───── PROVIDED ENTRIES ─────
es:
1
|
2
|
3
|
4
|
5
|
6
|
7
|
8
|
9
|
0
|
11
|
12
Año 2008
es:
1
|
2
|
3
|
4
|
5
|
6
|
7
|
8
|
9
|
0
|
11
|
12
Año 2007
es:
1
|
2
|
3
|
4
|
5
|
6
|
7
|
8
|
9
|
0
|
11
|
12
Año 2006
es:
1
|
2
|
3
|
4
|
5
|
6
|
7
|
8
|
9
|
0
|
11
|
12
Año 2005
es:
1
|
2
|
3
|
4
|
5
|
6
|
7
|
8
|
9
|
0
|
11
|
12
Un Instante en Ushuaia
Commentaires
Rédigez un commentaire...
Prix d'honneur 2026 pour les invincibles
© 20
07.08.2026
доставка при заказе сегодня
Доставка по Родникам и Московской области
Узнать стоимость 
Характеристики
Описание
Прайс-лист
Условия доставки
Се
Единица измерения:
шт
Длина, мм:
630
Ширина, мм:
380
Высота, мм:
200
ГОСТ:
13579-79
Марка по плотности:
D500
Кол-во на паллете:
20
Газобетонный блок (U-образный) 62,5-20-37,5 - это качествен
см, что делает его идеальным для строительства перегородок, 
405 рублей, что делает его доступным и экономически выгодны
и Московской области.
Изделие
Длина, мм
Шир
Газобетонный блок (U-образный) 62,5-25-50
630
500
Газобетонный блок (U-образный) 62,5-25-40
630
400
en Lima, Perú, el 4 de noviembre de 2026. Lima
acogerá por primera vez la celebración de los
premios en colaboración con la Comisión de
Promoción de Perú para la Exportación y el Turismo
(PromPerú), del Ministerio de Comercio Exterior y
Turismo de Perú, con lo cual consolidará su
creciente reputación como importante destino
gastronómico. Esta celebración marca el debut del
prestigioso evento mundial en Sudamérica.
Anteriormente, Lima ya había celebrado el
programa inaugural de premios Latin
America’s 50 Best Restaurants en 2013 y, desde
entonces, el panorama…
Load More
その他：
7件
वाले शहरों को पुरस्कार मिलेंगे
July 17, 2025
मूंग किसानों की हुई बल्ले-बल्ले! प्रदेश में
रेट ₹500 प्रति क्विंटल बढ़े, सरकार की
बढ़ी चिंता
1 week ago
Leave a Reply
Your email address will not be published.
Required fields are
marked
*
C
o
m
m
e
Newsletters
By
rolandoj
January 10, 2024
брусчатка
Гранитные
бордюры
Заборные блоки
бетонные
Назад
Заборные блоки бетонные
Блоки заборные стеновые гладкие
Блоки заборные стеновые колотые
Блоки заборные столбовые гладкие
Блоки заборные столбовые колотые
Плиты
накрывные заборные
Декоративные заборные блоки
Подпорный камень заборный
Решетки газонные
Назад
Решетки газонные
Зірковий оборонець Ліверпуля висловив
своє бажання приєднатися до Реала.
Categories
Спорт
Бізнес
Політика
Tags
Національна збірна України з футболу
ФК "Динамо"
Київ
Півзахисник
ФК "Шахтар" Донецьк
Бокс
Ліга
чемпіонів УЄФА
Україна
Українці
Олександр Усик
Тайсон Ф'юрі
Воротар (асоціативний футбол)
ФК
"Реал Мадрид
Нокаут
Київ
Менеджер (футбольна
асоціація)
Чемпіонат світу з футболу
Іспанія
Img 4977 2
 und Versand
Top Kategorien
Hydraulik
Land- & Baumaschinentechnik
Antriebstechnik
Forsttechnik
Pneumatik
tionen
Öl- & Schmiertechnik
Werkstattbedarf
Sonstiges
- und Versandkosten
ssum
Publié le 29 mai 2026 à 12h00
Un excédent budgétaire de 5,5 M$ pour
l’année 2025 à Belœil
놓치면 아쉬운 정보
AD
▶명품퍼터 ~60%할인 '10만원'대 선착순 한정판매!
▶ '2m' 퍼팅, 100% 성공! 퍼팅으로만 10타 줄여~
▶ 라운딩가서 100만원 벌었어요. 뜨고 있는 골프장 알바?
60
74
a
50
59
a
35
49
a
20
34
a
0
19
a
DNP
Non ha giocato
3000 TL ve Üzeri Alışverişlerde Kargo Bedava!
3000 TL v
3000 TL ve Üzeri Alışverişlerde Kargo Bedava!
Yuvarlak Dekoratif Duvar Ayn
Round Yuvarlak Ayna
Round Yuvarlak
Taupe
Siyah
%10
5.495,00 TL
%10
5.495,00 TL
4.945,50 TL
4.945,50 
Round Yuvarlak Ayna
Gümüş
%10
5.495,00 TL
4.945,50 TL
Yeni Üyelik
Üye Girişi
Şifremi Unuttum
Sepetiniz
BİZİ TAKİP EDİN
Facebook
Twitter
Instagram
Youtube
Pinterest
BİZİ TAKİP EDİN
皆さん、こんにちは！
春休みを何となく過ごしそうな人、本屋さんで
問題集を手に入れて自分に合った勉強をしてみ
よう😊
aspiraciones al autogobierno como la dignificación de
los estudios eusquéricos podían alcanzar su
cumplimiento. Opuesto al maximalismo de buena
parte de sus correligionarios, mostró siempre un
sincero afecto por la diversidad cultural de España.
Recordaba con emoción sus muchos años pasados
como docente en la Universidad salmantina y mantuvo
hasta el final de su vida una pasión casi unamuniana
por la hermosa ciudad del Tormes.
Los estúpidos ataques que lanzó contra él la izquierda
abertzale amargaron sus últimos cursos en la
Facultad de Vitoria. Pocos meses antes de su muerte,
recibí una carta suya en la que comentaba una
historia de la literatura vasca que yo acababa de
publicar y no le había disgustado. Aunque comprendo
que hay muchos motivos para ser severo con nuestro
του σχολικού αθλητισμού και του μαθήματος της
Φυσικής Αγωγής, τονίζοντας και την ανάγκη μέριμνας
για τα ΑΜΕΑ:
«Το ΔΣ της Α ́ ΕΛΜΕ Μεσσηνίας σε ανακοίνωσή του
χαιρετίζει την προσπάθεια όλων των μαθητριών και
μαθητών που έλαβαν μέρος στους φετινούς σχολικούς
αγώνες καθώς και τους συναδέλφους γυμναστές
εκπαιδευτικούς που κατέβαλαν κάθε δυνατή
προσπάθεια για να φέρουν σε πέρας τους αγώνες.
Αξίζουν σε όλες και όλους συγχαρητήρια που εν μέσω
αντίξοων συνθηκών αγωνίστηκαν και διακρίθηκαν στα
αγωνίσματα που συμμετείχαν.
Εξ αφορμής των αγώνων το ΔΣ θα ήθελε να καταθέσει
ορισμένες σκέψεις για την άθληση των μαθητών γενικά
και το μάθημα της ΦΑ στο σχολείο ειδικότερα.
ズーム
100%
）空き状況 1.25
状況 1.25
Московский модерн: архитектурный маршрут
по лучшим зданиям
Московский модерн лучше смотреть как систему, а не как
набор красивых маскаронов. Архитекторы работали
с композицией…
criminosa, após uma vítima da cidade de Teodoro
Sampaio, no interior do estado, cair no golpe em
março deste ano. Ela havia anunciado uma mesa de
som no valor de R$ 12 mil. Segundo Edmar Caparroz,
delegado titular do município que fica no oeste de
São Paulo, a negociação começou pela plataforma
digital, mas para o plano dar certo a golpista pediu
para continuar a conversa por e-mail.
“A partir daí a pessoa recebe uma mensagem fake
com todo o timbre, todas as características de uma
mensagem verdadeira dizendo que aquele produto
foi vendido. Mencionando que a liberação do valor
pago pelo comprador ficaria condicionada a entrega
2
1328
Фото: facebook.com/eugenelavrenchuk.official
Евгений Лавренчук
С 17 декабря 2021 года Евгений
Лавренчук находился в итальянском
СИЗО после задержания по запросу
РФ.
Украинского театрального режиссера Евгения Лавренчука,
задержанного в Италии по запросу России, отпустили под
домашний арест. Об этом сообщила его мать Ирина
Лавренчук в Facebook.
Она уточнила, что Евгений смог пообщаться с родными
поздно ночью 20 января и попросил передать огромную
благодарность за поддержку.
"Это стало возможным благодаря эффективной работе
─────
TASK GOAL
List every line in the records above that contains the string "προσπάθεια", matching case exactly.

ANSWER TO THIS TASK
χαιρετίζει την προσπάθεια όλων των μαθητριών και
προσπάθεια για να φέρουν σε πέρας τους αγώνες.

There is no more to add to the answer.